18 December 2012

TSA Style Security Measures Counterproductive

A new book, "Against Security" by Harvey Molotch, reviewed here, cogently argues that the approach to securing public places exemplified by the Transportation Security Administration, is really "security theater" that may actually put us at greater risk.

Sometimes we implement security measures against one threat, only to magnify another. . . . special “high-entry” subway turn­stiles make it much harder for people to sneak in for a free ride but also make platform evacuations much slower in the case of an emergency. . . .

[E]ffective security comes less from the top down and more from the bottom up. . . . When we don’t know what sort of threats we want to defend against, it makes sense to give the people closest to whatever is happening the authority and the flexibility to do what is necessary. In many of Molotch’s anecdotes and examples, the authority figure—a subway train driver, a policeman—has to break existing rules to provide the security needed in a particular situation. Many security failures are exacerbated by a reflexive adherence to regulations. . . . this kind of individual initiative and resilience [is] . . . a critical source of true security.
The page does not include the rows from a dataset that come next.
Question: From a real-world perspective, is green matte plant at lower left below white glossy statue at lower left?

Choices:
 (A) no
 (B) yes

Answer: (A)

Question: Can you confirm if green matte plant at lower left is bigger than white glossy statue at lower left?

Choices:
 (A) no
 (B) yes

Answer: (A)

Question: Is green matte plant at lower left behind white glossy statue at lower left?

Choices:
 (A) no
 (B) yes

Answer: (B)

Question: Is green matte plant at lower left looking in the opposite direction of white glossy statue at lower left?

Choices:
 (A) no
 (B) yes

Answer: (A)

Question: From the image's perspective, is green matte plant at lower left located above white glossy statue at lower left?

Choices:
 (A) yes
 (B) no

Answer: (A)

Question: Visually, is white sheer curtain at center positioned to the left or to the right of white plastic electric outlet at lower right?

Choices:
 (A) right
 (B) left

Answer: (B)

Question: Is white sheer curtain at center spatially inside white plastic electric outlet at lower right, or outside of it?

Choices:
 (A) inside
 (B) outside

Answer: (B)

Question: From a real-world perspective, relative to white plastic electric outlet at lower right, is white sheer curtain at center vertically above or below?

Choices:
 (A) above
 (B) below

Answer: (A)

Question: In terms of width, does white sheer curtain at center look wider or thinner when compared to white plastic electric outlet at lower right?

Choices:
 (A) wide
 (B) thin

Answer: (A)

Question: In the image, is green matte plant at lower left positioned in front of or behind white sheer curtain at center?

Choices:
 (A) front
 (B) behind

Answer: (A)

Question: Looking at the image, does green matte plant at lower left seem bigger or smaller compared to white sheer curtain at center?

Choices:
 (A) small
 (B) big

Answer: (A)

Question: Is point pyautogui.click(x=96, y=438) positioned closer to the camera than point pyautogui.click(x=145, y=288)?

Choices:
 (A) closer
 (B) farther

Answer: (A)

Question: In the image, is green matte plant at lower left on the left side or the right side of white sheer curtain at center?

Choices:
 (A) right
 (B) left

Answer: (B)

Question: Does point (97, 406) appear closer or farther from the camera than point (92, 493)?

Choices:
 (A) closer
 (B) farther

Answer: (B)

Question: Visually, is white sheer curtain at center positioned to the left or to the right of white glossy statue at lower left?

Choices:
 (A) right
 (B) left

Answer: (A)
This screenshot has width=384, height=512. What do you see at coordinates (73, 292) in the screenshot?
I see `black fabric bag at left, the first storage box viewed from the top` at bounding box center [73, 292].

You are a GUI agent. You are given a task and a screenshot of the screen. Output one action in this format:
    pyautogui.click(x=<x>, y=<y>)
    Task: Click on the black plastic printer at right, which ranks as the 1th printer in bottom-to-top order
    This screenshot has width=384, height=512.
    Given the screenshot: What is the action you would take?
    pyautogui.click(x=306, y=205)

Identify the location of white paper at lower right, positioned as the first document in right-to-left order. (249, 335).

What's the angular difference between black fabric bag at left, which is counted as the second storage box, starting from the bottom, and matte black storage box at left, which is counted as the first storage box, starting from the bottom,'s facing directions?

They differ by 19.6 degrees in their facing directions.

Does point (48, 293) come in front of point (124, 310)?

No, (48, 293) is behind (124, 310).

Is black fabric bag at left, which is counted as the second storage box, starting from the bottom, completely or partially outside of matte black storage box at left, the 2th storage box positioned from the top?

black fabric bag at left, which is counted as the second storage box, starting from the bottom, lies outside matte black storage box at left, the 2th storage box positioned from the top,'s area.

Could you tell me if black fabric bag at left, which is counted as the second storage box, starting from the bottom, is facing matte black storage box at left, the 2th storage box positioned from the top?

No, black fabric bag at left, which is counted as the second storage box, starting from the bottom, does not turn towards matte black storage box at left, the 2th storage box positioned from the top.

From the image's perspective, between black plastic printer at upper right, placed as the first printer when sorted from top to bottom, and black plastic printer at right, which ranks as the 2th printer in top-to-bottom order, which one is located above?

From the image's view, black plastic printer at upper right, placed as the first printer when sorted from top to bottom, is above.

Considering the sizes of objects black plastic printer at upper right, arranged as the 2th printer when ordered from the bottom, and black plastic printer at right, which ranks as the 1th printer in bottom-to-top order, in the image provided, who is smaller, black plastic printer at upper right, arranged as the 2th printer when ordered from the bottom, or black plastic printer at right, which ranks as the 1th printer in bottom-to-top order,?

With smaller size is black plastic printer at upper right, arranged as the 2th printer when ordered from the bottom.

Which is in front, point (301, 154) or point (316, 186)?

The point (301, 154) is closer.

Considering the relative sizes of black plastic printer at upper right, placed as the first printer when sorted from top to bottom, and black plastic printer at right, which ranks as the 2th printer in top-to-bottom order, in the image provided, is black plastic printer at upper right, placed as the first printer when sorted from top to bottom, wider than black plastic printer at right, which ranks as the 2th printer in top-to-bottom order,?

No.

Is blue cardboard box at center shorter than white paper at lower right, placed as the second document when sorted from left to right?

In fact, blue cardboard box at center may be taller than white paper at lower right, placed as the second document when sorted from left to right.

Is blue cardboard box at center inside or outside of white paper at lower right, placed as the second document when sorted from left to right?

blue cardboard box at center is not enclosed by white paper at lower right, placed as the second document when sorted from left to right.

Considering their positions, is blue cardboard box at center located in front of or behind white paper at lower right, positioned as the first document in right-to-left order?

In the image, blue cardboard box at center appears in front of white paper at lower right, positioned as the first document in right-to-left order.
We get much more bang for our security dollar by not trying to guess what terrorists are going to do next. Investigation, intelligence, and emergency response are where we should be spending our money. . . .we do better as a society when we trust and respect people more. Yes, the occasional bad thing will happen, but 1) it happens less often, and is less damaging, than you probably think, and 2) individuals naturally organize to defend each other. This is what happened during the evacuation of the Twin Towers and in the aftermath of Katrina before official security took over. Those in charge often do a worse job than the common people on the ground. . . . we should focus on nurturing the good in most people—by giving them the ability and freedom to self-organize in the event of a security disaster, for example—rather than focusing solely on the evil of the very few.

A low key, liberal society has a lot of payoffs that even its advocates often don't fully appreaciate. A society where people are comfortable passing along tips to the right people are more effective than checkpoints, and reliance on every day heros may be more effective than efforts to creat giant bureaucracies of security specialists.

We would also be well served, generally, by learning to better teach our children the generalized skill of self-organization, something that Americans have tended to do less well in the last half century or so, for example, than their Japanese and British peers.